What to work on: Please extract every line of text from the records below without changing a character, leaving out the pictures.
══════════════════════════════
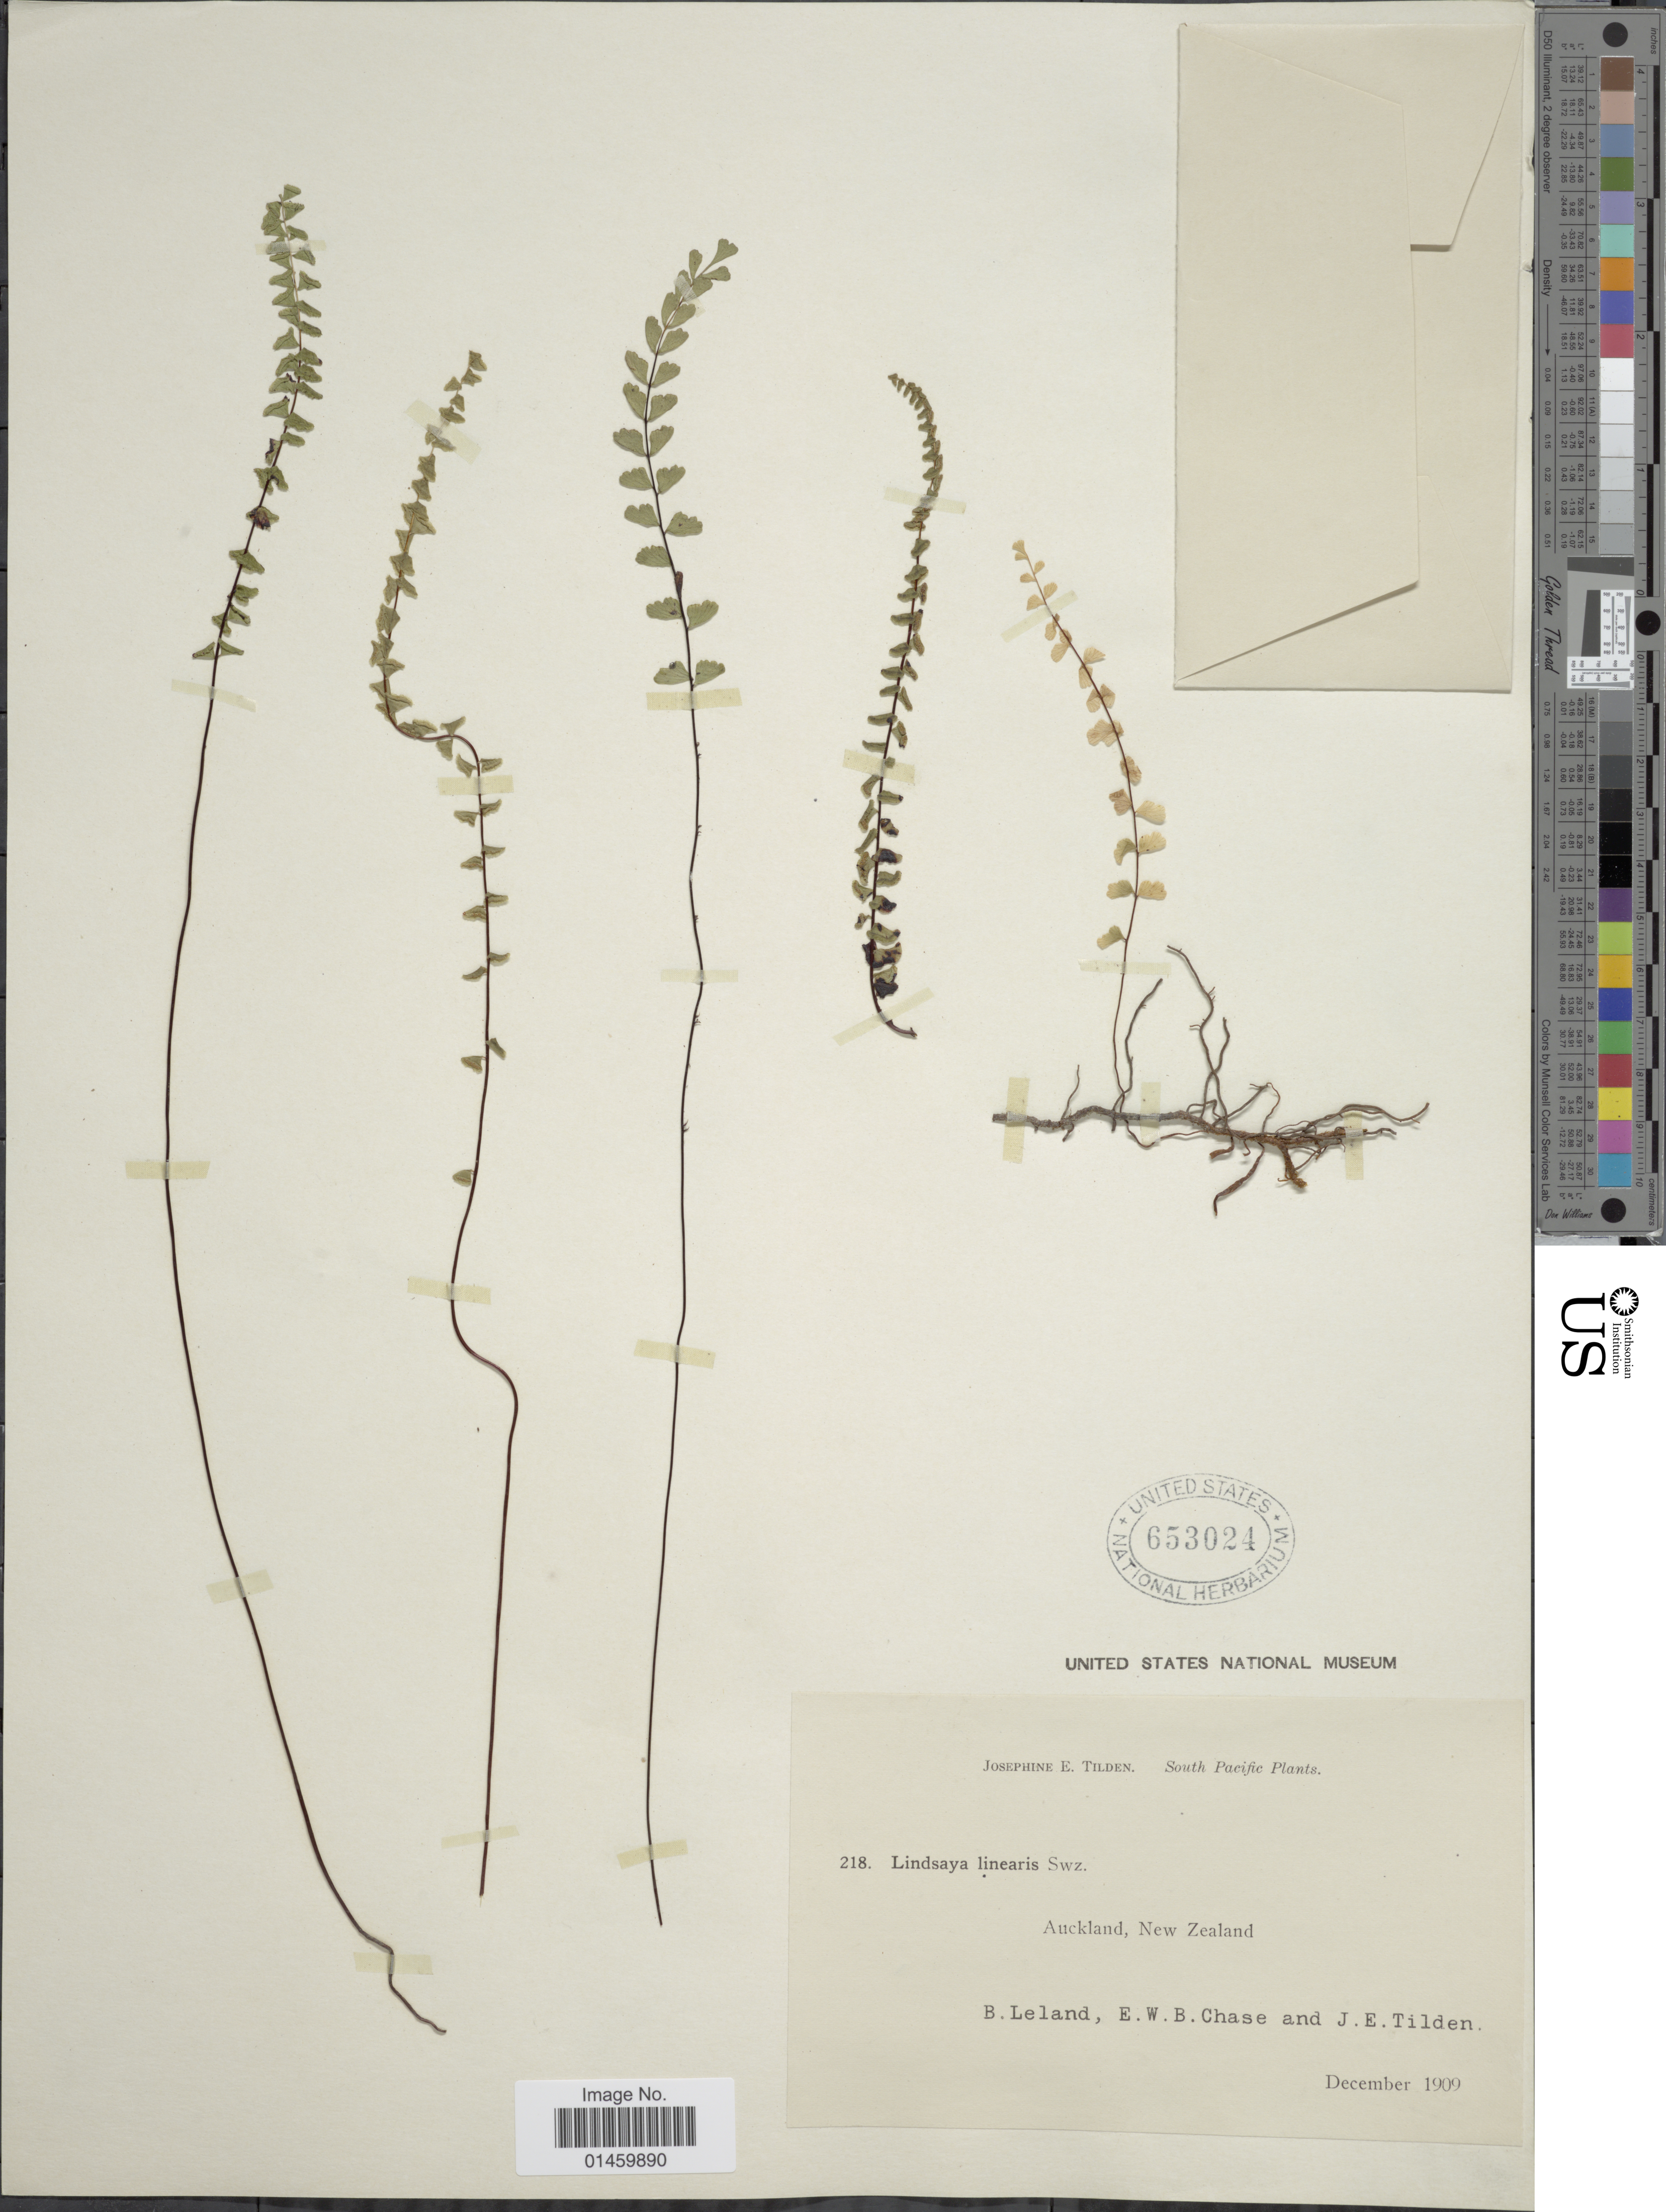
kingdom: Plantae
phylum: Tracheophyta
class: Polypodiopsida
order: Polypodiales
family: Lindsaeaceae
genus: Lindsaea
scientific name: Lindsaea linearis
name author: Sw.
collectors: B. Leland, E. W. Chase & J. E. Tilden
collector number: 218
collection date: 1909-12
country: New Zealand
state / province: Auckland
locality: South Pacific.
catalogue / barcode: US 653024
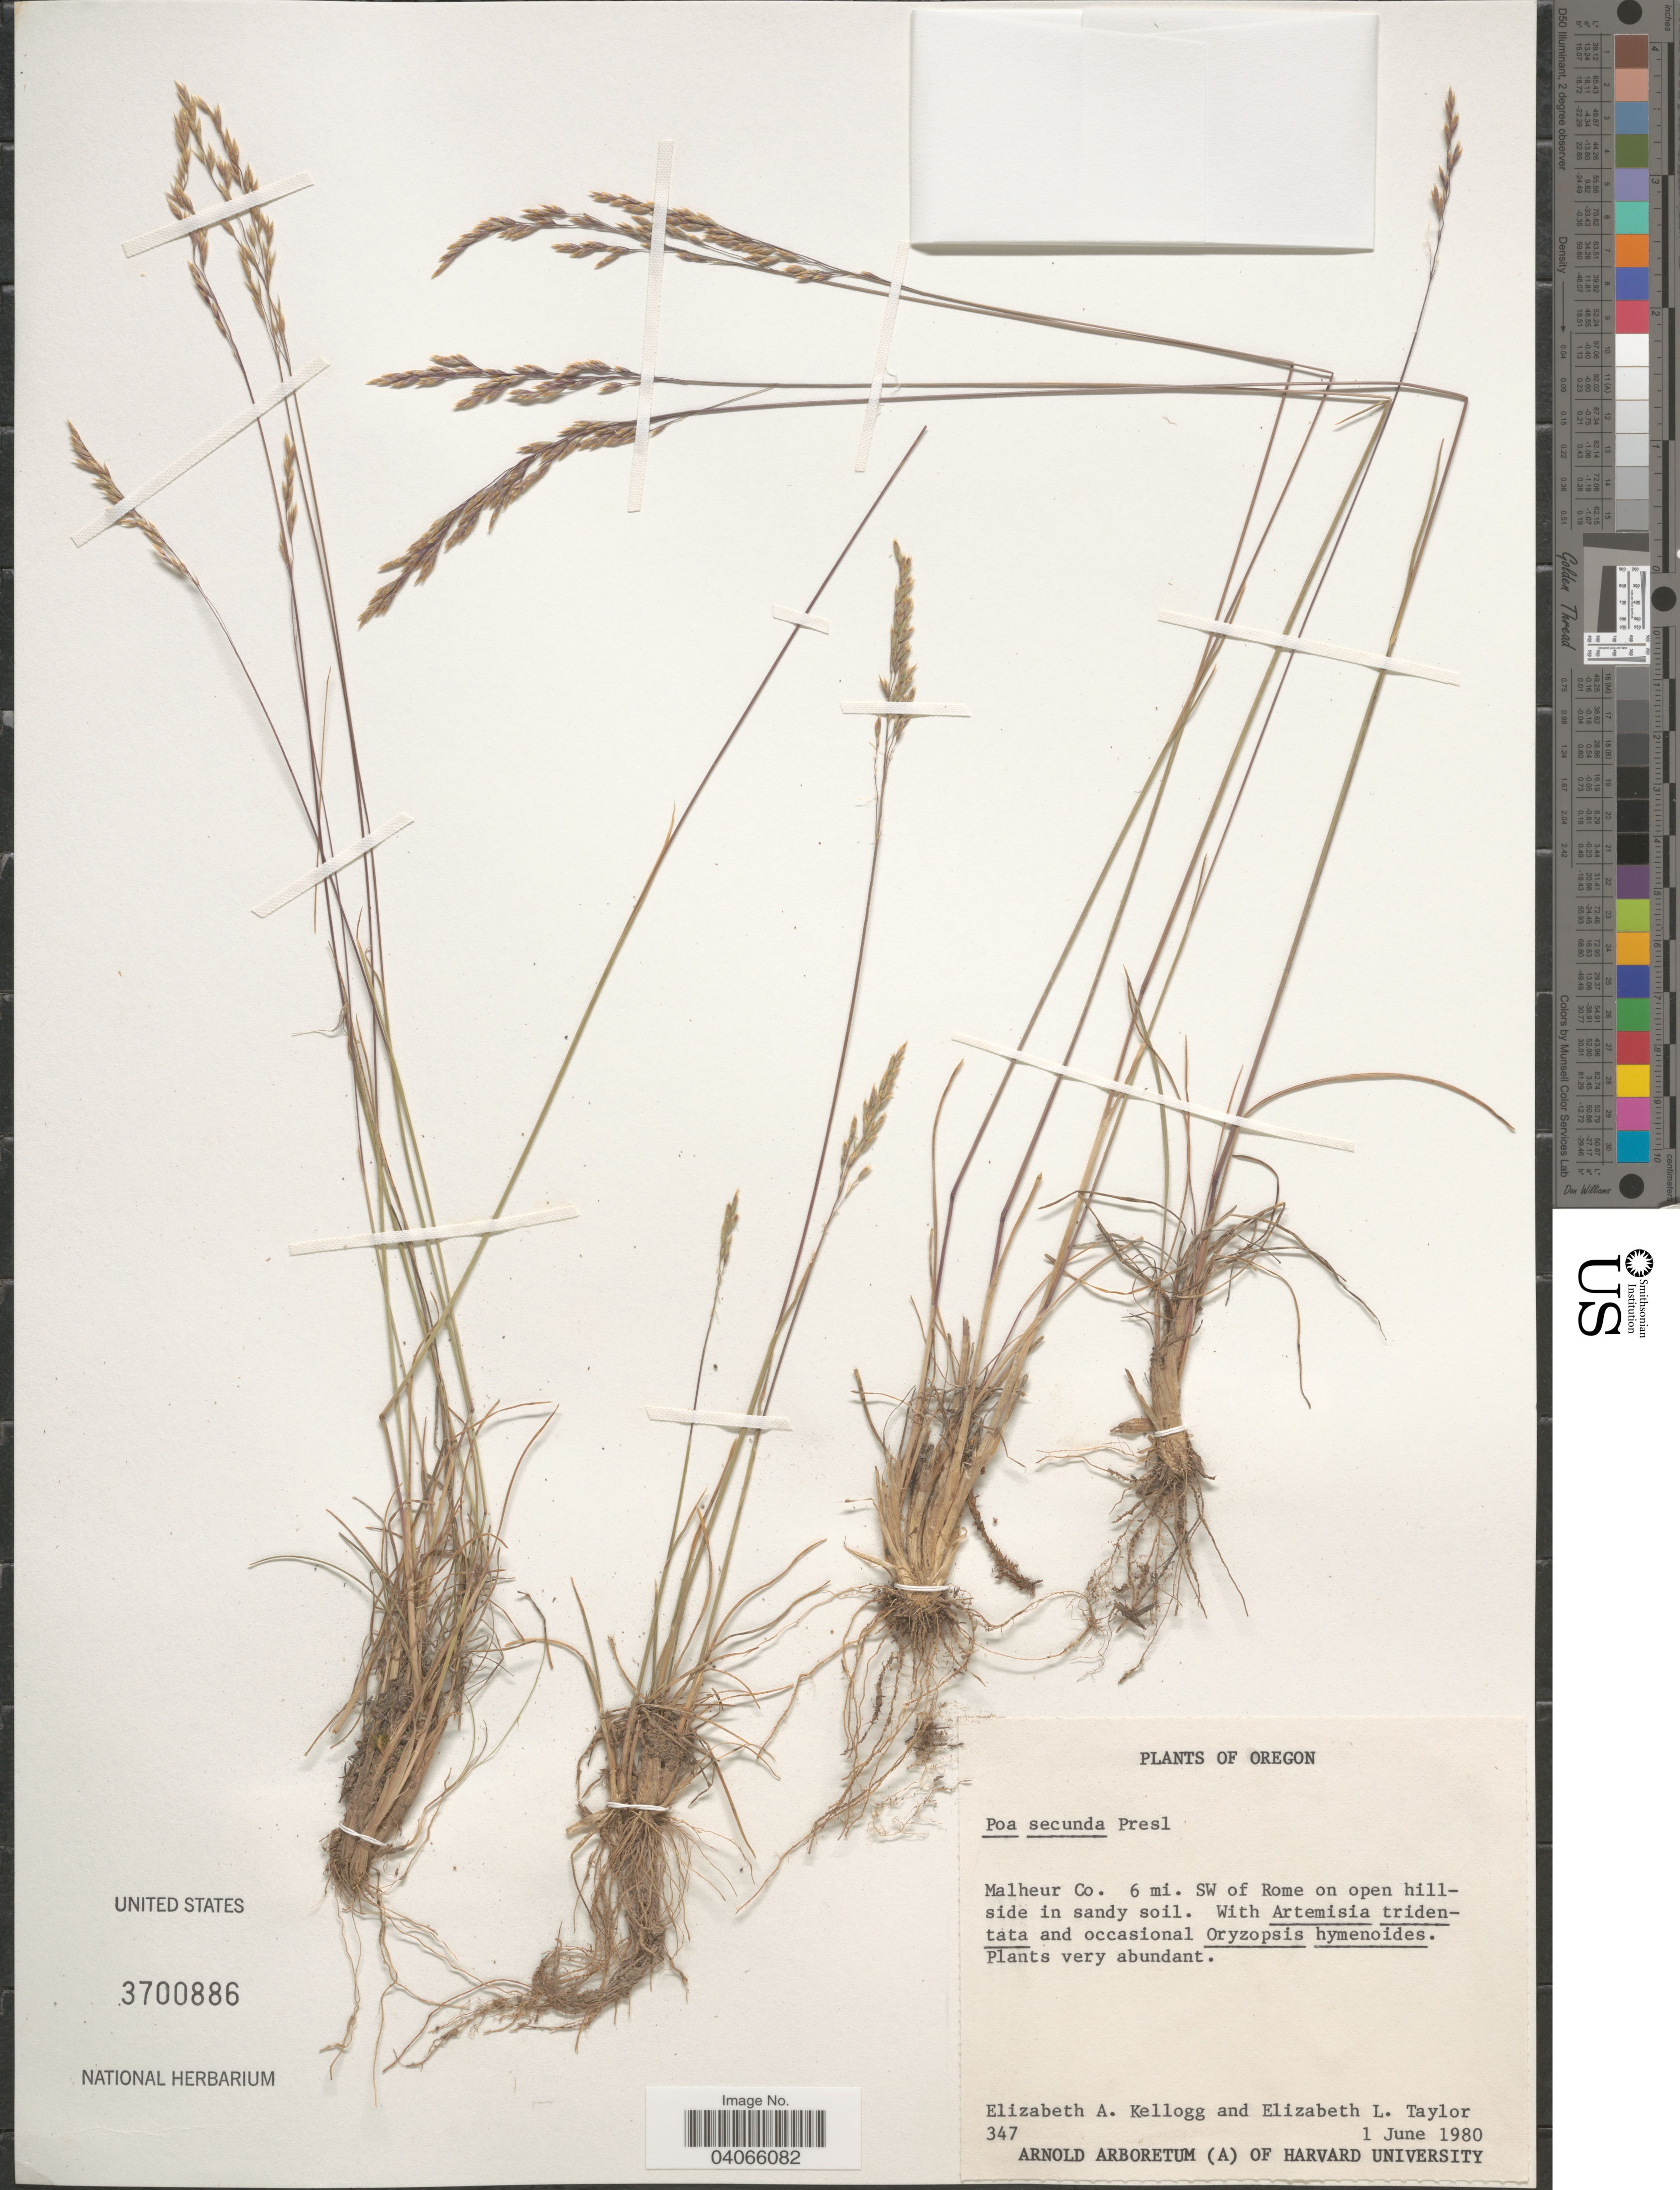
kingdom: Plantae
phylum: Tracheophyta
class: Liliopsida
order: Poales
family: Poaceae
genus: Poa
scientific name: Poa secunda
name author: J. Presl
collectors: E. A. Kellogg & E. L. Taylor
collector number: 347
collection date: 1980-06-01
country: United States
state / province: Oregon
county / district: Malheur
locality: Malheur Co. 6 mi. SW of Rome on open hillside in sandy soil.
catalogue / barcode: US 3700886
══════════════════════════════
The completed task:
kingdom: Plantae
phylum: Tracheophyta
class: Polypodiopsida
order: Polypodiales
family: Lindsaeaceae
genus: Lindsaea
scientific name: Lindsaea linearis
name author: Sw.
collectors: B. Leland, E. W. Chase & J. E. Tilden
collector number: 218
collection date: 1909-12
country: New Zealand
state / province: Auckland
locality: South Pacific.
catalogue / barcode: US 653024
kingdom: Plantae
phylum: Tracheophyta
class: Liliopsida
order: Poales
family: Poaceae
genus: Poa
scientific name: Poa secunda
name author: J. Presl
collectors: E. A. Kellogg & E. L. Taylor
collector number: 347
collection date: 1980-06-01
country: United States
state / province: Oregon
county / district: Malheur
locality: Malheur Co. 6 mi. SW of Rome on open hillside in sandy soil.
catalogue / barcode: US 3700886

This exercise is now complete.